_EXERCISE AIM_. Verbatim copy, images omitted: return the full listing.

_TASK MATERIAL_.
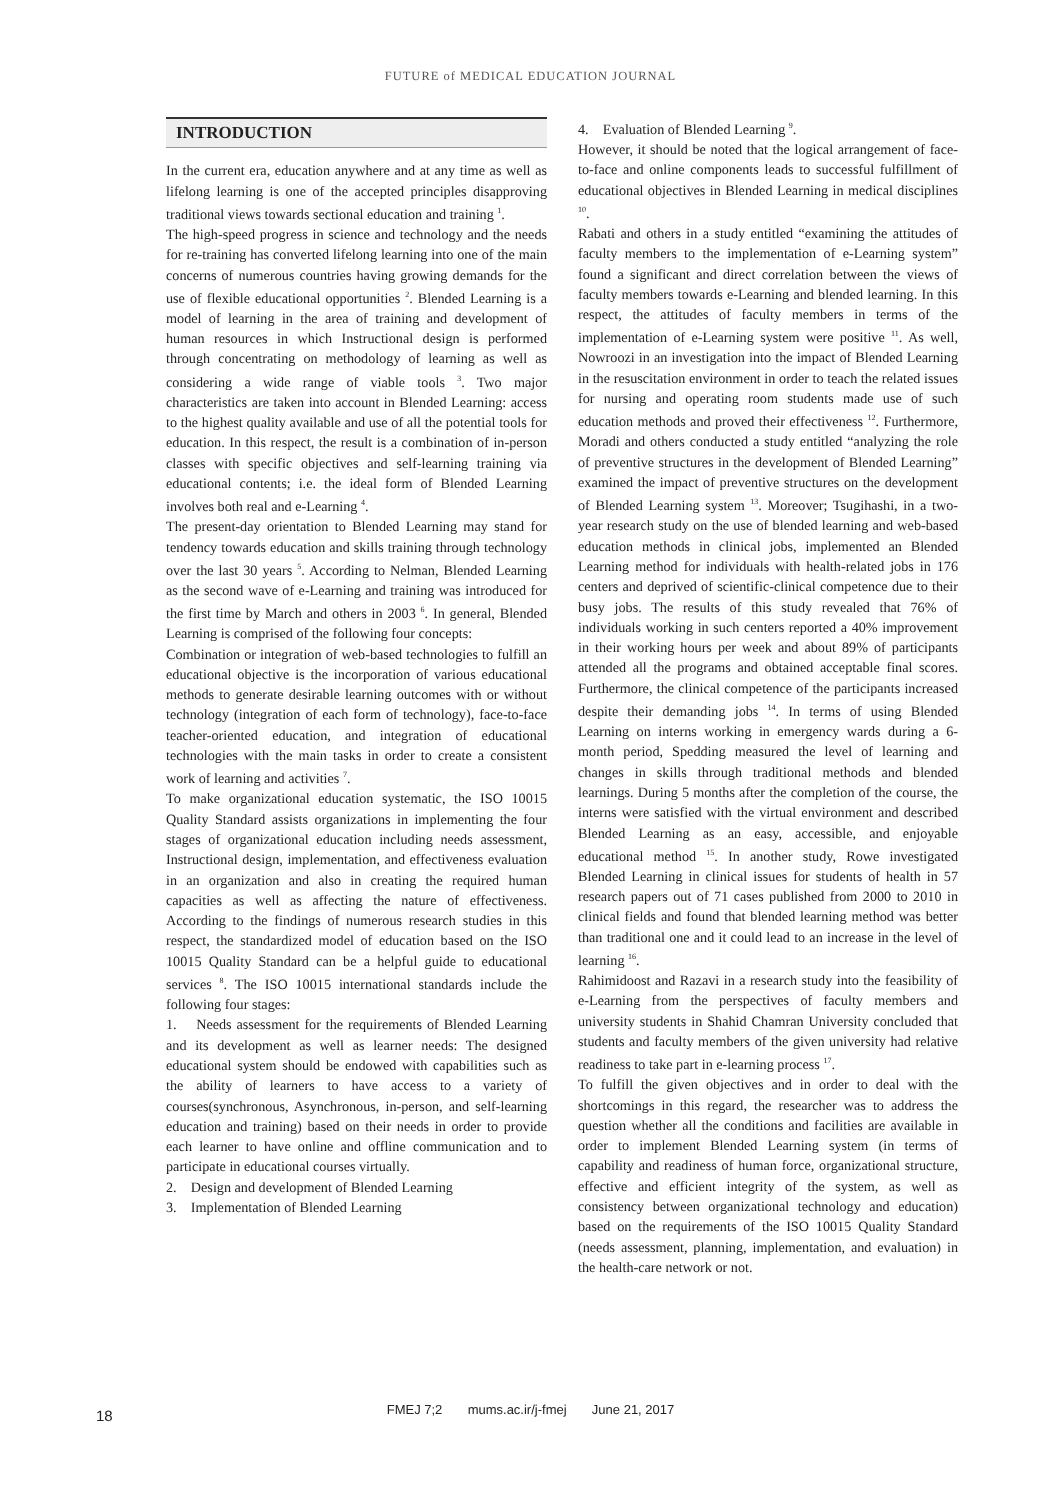FUTURE of MEDICAL EDUCATION JOURNAL
INTRODUCTION
In the current era, education anywhere and at any time as well as lifelong learning is one of the accepted principles disapproving traditional views towards sectional education and training <sup>1</sup>.
The high-speed progress in science and technology and the needs for re-training has converted lifelong learning into one of the main concerns of numerous countries having growing demands for the use of flexible educational opportunities <sup>2</sup>. Blended Learning is a model of learning in the area of training and development of human resources in which Instructional design is performed through concentrating on methodology of learning as well as considering a wide range of viable tools <sup>3</sup>. Two major characteristics are taken into account in Blended Learning: access to the highest quality available and use of all the potential tools for education. In this respect, the result is a combination of in-person classes with specific objectives and self-learning training via educational contents; i.e. the ideal form of Blended Learning involves both real and e-Learning <sup>4</sup>.
The present-day orientation to Blended Learning may stand for tendency towards education and skills training through technology over the last 30 years <sup>5</sup>. According to Nelman, Blended Learning as the second wave of e-Learning and training was introduced for the first time by March and others in 2003 <sup>6</sup>. In general, Blended Learning is comprised of the following four concepts:
Combination or integration of web-based technologies to fulfill an educational objective is the incorporation of various educational methods to generate desirable learning outcomes with or without technology (integration of each form of technology), face-to-face teacher-oriented education, and integration of educational technologies with the main tasks in order to create a consistent work of learning and activities <sup>7</sup>.
To make organizational education systematic, the ISO 10015 Quality Standard assists organizations in implementing the four stages of organizational education including needs assessment, Instructional design, implementation, and effectiveness evaluation in an organization and also in creating the required human capacities as well as affecting the nature of effectiveness. According to the findings of numerous research studies in this respect, the standardized model of education based on the ISO 10015 Quality Standard can be a helpful guide to educational services <sup>8</sup>. The ISO 10015 international standards include the following four stages:
1. Needs assessment for the requirements of Blended Learning and its development as well as learner needs: The designed educational system should be endowed with capabilities such as the ability of learners to have access to a variety of courses(synchronous, Asynchronous, in-person, and self-learning education and training) based on their needs in order to provide each learner to have online and offline communication and to participate in educational courses virtually.
2. Design and development of Blended Learning
3. Implementation of Blended Learning
4. Evaluation of Blended Learning <sup>9</sup>.
However, it should be noted that the logical arrangement of face-to-face and online components leads to successful fulfillment of educational objectives in Blended Learning in medical disciplines <sup>10</sup>.
Rabati and others in a study entitled “examining the attitudes of faculty members to the implementation of e-Learning system” found a significant and direct correlation between the views of faculty members towards e-Learning and blended learning. In this respect, the attitudes of faculty members in terms of the implementation of e-Learning system were positive <sup>11</sup>. As well, Nowroozi in an investigation into the impact of Blended Learning in the resuscitation environment in order to teach the related issues for nursing and operating room students made use of such education methods and proved their effectiveness <sup>12</sup>. Furthermore, Moradi and others conducted a study entitled “analyzing the role of preventive structures in the development of Blended Learning” examined the impact of preventive structures on the development of Blended Learning system <sup>13</sup>. Moreover; Tsugihashi, in a two-year research study on the use of blended learning and web-based education methods in clinical jobs, implemented an Blended Learning method for individuals with health-related jobs in 176 centers and deprived of scientific-clinical competence due to their busy jobs. The results of this study revealed that 76% of individuals working in such centers reported a 40% improvement in their working hours per week and about 89% of participants attended all the programs and obtained acceptable final scores. Furthermore, the clinical competence of the participants increased despite their demanding jobs <sup>14</sup>. In terms of using Blended Learning on interns working in emergency wards during a 6-month period, Spedding measured the level of learning and changes in skills through traditional methods and blended learnings. During 5 months after the completion of the course, the interns were satisfied with the virtual environment and described Blended Learning as an easy, accessible, and enjoyable educational method <sup>15</sup>. In another study, Rowe investigated Blended Learning in clinical issues for students of health in 57 research papers out of 71 cases published from 2000 to 2010 in clinical fields and found that blended learning method was better than traditional one and it could lead to an increase in the level of learning <sup>16</sup>.
Rahimidoost and Razavi in a research study into the feasibility of e-Learning from the perspectives of faculty members and university students in Shahid Chamran University concluded that students and faculty members of the given university had relative readiness to take part in e-learning process <sup>17</sup>.
To fulfill the given objectives and in order to deal with the shortcomings in this regard, the researcher was to address the question whether all the conditions and facilities are available in order to implement Blended Learning system (in terms of capability and readiness of human force, organizational structure, effective and efficient integrity of the system, as well as consistency between organizational technology and education) based on the requirements of the ISO 10015 Quality Standard (needs assessment, planning, implementation, and evaluation) in the health-care network or not.
18
FMEJ 7;2 mums.ac.ir/j-fmej June 21, 2017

_ANSWER BELOW_.
FUTURE of MEDICAL EDUCATION JOURNAL
INTRODUCTION
In the current era, education anywhere and at any time as well as lifelong learning is one of the accepted principles disapproving traditional views towards sectional education and training <sup>1</sup>.
The high-speed progress in science and technology and the needs for re-training has converted lifelong learning into one of the main concerns of numerous countries having growing demands for the use of flexible educational opportunities <sup>2</sup>. Blended Learning is a model of learning in the area of training and development of human resources in which Instructional design is performed through concentrating on methodology of learning as well as considering a wide range of viable tools <sup>3</sup>. Two major characteristics are taken into account in Blended Learning: access to the highest quality available and use of all the potential tools for education. In this respect, the result is a combination of in-person classes with specific objectives and self-learning training via educational contents; i.e. the ideal form of Blended Learning involves both real and e-Learning <sup>4</sup>.
The present-day orientation to Blended Learning may stand for tendency towards education and skills training through technology over the last 30 years <sup>5</sup>. According to Nelman, Blended Learning as the second wave of e-Learning and training was introduced for the first time by March and others in 2003 <sup>6</sup>. In general, Blended Learning is comprised of the following four concepts:
Combination or integration of web-based technologies to fulfill an educational objective is the incorporation of various educational methods to generate desirable learning outcomes with or without technology (integration of each form of technology), face-to-face teacher-oriented education, and integration of educational technologies with the main tasks in order to create a consistent work of learning and activities <sup>7</sup>.
To make organizational education systematic, the ISO 10015 Quality Standard assists organizations in implementing the four stages of organizational education including needs assessment, Instructional design, implementation, and effectiveness evaluation in an organization and also in creating the required human capacities as well as affecting the nature of effectiveness. According to the findings of numerous research studies in this respect, the standardized model of education based on the ISO 10015 Quality Standard can be a helpful guide to educational services <sup>8</sup>. The ISO 10015 international standards include the following four stages:
1. Needs assessment for the requirements of Blended Learning and its development as well as learner needs: The designed educational system should be endowed with capabilities such as the ability of learners to have access to a variety of courses(synchronous, Asynchronous, in-person, and self-learning education and training) based on their needs in order to provide each learner to have online and offline communication and to participate in educational courses virtually.
2. Design and development of Blended Learning
3. Implementation of Blended Learning
4. Evaluation of Blended Learning <sup>9</sup>.
However, it should be noted that the logical arrangement of face-to-face and online components leads to successful fulfillment of educational objectives in Blended Learning in medical disciplines <sup>10</sup>.
Rabati and others in a study entitled “examining the attitudes of faculty members to the implementation of e-Learning system” found a significant and direct correlation between the views of faculty members towards e-Learning and blended learning. In this respect, the attitudes of faculty members in terms of the implementation of e-Learning system were positive <sup>11</sup>. As well, Nowroozi in an investigation into the impact of Blended Learning in the resuscitation environment in order to teach the related issues for nursing and operating room students made use of such education methods and proved their effectiveness <sup>12</sup>. Furthermore, Moradi and others conducted a study entitled “analyzing the role of preventive structures in the development of Blended Learning” examined the impact of preventive structures on the development of Blended Learning system <sup>13</sup>. Moreover; Tsugihashi, in a two-year research study on the use of blended learning and web-based education methods in clinical jobs, implemented an Blended Learning method for individuals with health-related jobs in 176 centers and deprived of scientific-clinical competence due to their busy jobs. The results of this study revealed that 76% of individuals working in such centers reported a 40% improvement in their working hours per week and about 89% of participants attended all the programs and obtained acceptable final scores. Furthermore, the clinical competence of the participants increased despite their demanding jobs <sup>14</sup>. In terms of using Blended Learning on interns working in emergency wards during a 6-month period, Spedding measured the level of learning and changes in skills through traditional methods and blended learnings. During 5 months after the completion of the course, the interns were satisfied with the virtual environment and described Blended Learning as an easy, accessible, and enjoyable educational method <sup>15</sup>. In another study, Rowe investigated Blended Learning in clinical issues for students of health in 57 research papers out of 71 cases published from 2000 to 2010 in clinical fields and found that blended learning method was better than traditional one and it could lead to an increase in the level of learning <sup>16</sup>.
Rahimidoost and Razavi in a research study into the feasibility of e-Learning from the perspectives of faculty members and university students in Shahid Chamran University concluded that students and faculty members of the given university had relative readiness to take part in e-learning process <sup>17</sup>.
To fulfill the given objectives and in order to deal with the shortcomings in this regard, the researcher was to address the question whether all the conditions and facilities are available in order to implement Blended Learning system (in terms of capability and readiness of human force, organizational structure, effective and efficient integrity of the system, as well as consistency between organizational technology and education) based on the requirements of the ISO 10015 Quality Standard (needs assessment, planning, implementation, and evaluation) in the health-care network or not.
18
FMEJ 7;2 mums.ac.ir/j-fmej June 21, 2017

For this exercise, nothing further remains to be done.